More information about Daybreak Oil and Gas, Inc. can be found at .
Contact: Ed Capko Investor Relations Email:

Original press release of the Daybreak and App Energy venture from Sept 2013. Anticipating 50,000 bbl from each well with each well cost of $800,000.

Good to know so far. The original press release says this drilling is in the Berea Oil Sand. Isn't that what the Louisa area is part of? Some relatives and I have received a lease offer from Nytis for an old family farm off 23 close to Louisa, but we've also had an offer to buy, and my uncle is 80 and wants to sell. I'm thinking I want to see if I can withhold my share from the sale for drilling instead.

Sorry for the delay in my response, but I had to locate the lease proposal from Nov a year ago, and on top of that, the proposal was never entirely clear to me.
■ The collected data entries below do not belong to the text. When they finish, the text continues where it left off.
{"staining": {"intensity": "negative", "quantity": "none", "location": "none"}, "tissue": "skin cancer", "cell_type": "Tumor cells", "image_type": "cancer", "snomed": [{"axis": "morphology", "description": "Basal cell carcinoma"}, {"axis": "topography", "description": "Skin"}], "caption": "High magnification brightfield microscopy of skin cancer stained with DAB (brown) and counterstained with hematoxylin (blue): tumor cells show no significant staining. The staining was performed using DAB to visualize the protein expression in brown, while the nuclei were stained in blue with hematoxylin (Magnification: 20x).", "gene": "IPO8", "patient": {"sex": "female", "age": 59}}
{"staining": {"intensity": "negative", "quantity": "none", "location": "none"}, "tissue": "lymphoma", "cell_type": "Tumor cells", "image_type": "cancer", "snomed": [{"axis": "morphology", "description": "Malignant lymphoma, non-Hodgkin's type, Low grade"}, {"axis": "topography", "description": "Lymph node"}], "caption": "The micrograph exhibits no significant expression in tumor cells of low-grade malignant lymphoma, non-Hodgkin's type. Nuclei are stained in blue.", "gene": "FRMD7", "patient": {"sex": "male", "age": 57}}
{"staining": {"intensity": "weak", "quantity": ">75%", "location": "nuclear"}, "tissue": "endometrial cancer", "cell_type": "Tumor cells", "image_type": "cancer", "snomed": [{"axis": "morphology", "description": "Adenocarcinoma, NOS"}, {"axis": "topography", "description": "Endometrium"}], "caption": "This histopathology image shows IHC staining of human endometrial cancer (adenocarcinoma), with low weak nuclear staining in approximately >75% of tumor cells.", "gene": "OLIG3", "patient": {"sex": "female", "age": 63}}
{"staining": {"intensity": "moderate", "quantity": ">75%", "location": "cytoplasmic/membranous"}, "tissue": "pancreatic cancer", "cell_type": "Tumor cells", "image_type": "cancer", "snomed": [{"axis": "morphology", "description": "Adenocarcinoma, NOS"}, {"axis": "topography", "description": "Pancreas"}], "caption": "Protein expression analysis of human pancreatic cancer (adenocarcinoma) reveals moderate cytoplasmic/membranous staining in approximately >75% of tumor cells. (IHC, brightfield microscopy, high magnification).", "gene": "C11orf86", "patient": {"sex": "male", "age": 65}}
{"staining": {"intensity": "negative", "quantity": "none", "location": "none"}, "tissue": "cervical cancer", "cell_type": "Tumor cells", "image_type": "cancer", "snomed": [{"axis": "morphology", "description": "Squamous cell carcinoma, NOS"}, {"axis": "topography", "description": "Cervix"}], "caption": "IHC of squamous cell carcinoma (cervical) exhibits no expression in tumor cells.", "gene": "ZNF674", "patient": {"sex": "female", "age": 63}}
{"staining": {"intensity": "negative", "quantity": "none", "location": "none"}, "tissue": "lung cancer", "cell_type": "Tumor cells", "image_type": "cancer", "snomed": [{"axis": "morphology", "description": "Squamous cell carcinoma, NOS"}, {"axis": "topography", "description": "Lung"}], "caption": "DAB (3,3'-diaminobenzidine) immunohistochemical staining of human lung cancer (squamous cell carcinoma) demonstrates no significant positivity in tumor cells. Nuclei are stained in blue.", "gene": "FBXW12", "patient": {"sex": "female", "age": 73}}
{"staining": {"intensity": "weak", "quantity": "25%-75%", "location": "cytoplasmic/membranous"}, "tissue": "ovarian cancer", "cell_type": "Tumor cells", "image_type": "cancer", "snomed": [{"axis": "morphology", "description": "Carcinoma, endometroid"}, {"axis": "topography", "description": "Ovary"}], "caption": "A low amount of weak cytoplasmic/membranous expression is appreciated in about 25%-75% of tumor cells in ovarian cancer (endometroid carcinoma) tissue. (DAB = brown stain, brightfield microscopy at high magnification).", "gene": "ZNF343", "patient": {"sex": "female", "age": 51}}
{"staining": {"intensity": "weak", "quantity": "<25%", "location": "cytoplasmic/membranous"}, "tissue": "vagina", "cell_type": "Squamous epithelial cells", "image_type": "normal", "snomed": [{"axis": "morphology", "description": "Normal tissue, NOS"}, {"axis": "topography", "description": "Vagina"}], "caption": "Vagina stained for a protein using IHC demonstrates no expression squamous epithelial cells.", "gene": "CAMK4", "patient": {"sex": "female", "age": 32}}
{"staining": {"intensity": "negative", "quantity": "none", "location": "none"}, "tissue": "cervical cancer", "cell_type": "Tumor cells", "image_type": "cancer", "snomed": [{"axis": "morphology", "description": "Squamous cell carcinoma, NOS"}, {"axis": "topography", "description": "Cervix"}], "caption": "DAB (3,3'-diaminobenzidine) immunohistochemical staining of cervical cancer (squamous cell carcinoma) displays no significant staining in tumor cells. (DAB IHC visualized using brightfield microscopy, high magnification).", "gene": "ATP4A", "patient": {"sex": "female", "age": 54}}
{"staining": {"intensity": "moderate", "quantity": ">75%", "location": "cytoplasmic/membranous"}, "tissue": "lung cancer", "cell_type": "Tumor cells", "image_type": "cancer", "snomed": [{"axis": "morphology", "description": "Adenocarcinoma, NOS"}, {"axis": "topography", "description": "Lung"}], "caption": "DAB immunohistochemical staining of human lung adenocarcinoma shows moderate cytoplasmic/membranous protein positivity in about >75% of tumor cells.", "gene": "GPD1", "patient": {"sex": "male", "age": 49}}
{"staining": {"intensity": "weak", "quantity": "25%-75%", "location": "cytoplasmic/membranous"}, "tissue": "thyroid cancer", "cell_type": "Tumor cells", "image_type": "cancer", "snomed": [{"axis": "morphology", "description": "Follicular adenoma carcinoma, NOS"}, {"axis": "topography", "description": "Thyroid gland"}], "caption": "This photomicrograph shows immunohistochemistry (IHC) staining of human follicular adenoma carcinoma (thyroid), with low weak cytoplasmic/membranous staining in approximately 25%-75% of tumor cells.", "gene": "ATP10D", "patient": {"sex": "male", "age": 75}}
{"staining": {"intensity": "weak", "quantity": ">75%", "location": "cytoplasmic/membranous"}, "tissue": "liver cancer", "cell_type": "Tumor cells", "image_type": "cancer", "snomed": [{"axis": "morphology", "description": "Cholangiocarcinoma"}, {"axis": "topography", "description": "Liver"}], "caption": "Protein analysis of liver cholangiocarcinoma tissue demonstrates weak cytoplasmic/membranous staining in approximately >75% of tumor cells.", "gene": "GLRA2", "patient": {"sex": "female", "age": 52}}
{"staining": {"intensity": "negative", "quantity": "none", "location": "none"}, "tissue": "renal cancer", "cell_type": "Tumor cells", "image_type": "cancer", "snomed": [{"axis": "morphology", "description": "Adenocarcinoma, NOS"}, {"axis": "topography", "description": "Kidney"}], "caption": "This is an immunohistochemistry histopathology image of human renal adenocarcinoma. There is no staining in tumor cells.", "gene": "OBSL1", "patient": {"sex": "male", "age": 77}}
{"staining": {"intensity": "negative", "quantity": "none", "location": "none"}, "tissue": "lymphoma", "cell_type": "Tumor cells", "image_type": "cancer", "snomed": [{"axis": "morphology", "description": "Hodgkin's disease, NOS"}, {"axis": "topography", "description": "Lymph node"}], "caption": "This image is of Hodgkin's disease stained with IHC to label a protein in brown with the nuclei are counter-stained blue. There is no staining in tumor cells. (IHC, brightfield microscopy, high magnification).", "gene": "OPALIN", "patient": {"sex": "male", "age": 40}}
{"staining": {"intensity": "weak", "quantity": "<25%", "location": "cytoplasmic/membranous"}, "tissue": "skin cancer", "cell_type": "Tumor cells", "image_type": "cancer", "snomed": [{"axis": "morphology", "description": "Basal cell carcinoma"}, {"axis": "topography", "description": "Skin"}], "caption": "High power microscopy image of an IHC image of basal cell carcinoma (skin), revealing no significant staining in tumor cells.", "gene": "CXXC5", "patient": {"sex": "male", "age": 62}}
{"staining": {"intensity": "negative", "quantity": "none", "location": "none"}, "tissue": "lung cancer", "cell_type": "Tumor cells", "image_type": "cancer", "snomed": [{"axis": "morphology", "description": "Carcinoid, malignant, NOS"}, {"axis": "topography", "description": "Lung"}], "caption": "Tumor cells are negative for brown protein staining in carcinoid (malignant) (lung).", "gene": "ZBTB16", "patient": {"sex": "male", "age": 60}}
Our family spokesperson in KY was told verbally that the proposal was only for a pipeline underneath our property to run from a well or wells on other property, and that if surface operations were desired, another kind of lease would have to be drawn up, but the written language includes a lot about exploring & drilling. Those words may have only been referring to pooled properties, and to preserving Nytis some future rights with our property if reserves were somehow discovered, but I don't feel like trying to read & understand the whole thing again. Long short, for non-surface operations we were offered $36 per acre for 3 years total, and 1/8th royalty for whatever was transported. Seemed low compared to typical surface operation bonus/royalties, but for just a transport pipeline, if that were actually the case, and if it did not include fracking extensions from other property, which was a part unclear to me, I thought it was pretty generous, and we were told it was a standard offer for what was intended.

As it turned out, one of the owners assumed fracking was part of the deal and didn't want the environmental or liability risk, and the majority of the owners preferred to sell anyway. We have since received a fairly generous offer to purchase for personal use, and a draft purchase agreement is already in the hands of an attorney representing my family. I discussed retaining my mineral rights with the buyer in advance, but his wife is totally against any use of the land for oil & gas, he was on the fence about the idea, and he has language in the draft retaining all the mineral rights for himself. He already owns land and lives "next door", so I'm not going to push the issue.